- [Work required]
Copy out every line of the data below without changing anything.
#### Given records
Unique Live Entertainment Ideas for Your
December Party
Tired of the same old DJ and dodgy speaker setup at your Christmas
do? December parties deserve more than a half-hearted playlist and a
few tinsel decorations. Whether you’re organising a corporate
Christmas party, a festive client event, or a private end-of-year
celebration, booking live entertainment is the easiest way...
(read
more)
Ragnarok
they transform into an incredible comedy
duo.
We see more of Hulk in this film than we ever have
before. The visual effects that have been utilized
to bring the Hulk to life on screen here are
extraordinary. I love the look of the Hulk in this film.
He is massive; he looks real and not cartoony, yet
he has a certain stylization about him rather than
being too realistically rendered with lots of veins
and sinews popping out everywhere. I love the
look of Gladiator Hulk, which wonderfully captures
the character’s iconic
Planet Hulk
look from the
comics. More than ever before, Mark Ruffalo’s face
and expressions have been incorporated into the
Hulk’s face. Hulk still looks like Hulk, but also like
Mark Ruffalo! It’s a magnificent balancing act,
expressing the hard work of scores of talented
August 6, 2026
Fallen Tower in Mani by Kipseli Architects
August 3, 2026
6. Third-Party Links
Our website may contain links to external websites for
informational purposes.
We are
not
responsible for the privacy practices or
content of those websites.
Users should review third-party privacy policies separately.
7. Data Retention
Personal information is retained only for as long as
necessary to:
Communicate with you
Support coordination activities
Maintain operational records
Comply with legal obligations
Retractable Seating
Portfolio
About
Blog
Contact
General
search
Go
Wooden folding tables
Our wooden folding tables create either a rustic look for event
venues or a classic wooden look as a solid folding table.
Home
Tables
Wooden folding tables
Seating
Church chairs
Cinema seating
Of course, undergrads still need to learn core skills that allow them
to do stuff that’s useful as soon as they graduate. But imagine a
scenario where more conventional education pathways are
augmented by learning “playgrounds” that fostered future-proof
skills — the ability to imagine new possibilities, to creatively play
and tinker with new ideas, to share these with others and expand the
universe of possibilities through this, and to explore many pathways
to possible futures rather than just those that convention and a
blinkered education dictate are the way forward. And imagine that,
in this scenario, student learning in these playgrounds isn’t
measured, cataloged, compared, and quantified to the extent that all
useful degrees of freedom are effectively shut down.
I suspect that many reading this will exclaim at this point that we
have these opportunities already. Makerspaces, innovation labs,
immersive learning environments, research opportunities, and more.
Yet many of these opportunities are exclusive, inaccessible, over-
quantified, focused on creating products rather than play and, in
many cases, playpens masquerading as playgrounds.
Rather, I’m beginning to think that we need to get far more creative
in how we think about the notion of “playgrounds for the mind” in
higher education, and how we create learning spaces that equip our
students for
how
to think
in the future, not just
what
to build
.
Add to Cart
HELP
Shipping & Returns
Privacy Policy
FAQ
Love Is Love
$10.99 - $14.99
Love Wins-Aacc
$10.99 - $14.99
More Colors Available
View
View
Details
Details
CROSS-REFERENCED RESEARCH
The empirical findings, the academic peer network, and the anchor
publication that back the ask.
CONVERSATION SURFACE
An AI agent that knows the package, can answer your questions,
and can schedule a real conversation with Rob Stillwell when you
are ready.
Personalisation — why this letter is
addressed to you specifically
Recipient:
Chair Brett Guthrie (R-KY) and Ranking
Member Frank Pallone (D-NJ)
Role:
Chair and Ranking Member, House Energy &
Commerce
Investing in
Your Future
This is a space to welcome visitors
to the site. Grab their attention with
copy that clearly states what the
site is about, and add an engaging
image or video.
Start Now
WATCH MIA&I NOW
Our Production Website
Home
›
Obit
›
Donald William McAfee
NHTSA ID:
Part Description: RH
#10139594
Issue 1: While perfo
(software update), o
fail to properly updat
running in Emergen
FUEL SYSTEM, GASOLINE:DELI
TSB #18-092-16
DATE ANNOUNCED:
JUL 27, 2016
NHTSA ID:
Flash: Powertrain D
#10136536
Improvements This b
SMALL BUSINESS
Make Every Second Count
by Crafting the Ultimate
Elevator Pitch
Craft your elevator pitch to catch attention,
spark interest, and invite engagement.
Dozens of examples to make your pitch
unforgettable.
########
- [Output of the task]
Unique Live Entertainment Ideas for Your
December Party
Tired of the same old DJ and dodgy speaker setup at your Christmas
do? December parties deserve more than a half-hearted playlist and a
few tinsel decorations. Whether you’re organising a corporate
Christmas party, a festive client event, or a private end-of-year
celebration, booking live entertainment is the easiest way...
(read
more)
Ragnarok
they transform into an incredible comedy
duo.
We see more of Hulk in this film than we ever have
before. The visual effects that have been utilized
to bring the Hulk to life on screen here are
extraordinary. I love the look of the Hulk in this film.
He is massive; he looks real and not cartoony, yet
he has a certain stylization about him rather than
being too realistically rendered with lots of veins
and sinews popping out everywhere. I love the
look of Gladiator Hulk, which wonderfully captures
the character’s iconic
Planet Hulk
look from the
comics. More than ever before, Mark Ruffalo’s face
and expressions have been incorporated into the
Hulk’s face. Hulk still looks like Hulk, but also like
Mark Ruffalo! It’s a magnificent balancing act,
expressing the hard work of scores of talented
August 6, 2026
Fallen Tower in Mani by Kipseli Architects
August 3, 2026
6. Third-Party Links
Our website may contain links to external websites for
informational purposes.
We are
not
responsible for the privacy practices or
content of those websites.
Users should review third-party privacy policies separately.
7. Data Retention
Personal information is retained only for as long as
necessary to:
Communicate with you
Support coordination activities
Maintain operational records
Comply with legal obligations
Retractable Seating
Portfolio
About
Blog
Contact
General
search
Go
Wooden folding tables
Our wooden folding tables create either a rustic look for event
venues or a classic wooden look as a solid folding table.
Home
Tables
Wooden folding tables
Seating
Church chairs
Cinema seating
Of course, undergrads still need to learn core skills that allow them
to do stuff that’s useful as soon as they graduate. But imagine a
scenario where more conventional education pathways are
augmented by learning “playgrounds” that fostered future-proof
skills — the ability to imagine new possibilities, to creatively play
and tinker with new ideas, to share these with others and expand the
universe of possibilities through this, and to explore many pathways
to possible futures rather than just those that convention and a
blinkered education dictate are the way forward. And imagine that,
in this scenario, student learning in these playgrounds isn’t
measured, cataloged, compared, and quantified to the extent that all
useful degrees of freedom are effectively shut down.
I suspect that many reading this will exclaim at this point that we
have these opportunities already. Makerspaces, innovation labs,
immersive learning environments, research opportunities, and more.
Yet many of these opportunities are exclusive, inaccessible, over-
quantified, focused on creating products rather than play and, in
many cases, playpens masquerading as playgrounds.
Rather, I’m beginning to think that we need to get far more creative
in how we think about the notion of “playgrounds for the mind” in
higher education, and how we create learning spaces that equip our
students for
how
to think
in the future, not just
what
to build
.
Add to Cart
HELP
Shipping & Returns
Privacy Policy
FAQ
Love Is Love
$10.99 - $14.99
Love Wins-Aacc
$10.99 - $14.99
More Colors Available
View
View
Details
Details
CROSS-REFERENCED RESEARCH
The empirical findings, the academic peer network, and the anchor
publication that back the ask.
CONVERSATION SURFACE
An AI agent that knows the package, can answer your questions,
and can schedule a real conversation with Rob Stillwell when you
are ready.
Personalisation — why this letter is
addressed to you specifically
Recipient:
Chair Brett Guthrie (R-KY) and Ranking
Member Frank Pallone (D-NJ)
Role:
Chair and Ranking Member, House Energy &
Commerce
Investing in
Your Future
This is a space to welcome visitors
to the site. Grab their attention with
copy that clearly states what the
site is about, and add an engaging
image or video.
Start Now
WATCH MIA&I NOW
Our Production Website
Home
›
Obit
›
Donald William McAfee
NHTSA ID:
Part Description: RH
#10139594
Issue 1: While perfo
(software update), o
fail to properly updat
running in Emergen
FUEL SYSTEM, GASOLINE:DELI
TSB #18-092-16
DATE ANNOUNCED:
JUL 27, 2016
NHTSA ID:
Flash: Powertrain D
#10136536
Improvements This b
SMALL BUSINESS
Make Every Second Count
by Crafting the Ultimate
Elevator Pitch
Craft your elevator pitch to catch attention,
spark interest, and invite engagement.
Dozens of examples to make your pitch
unforgettable.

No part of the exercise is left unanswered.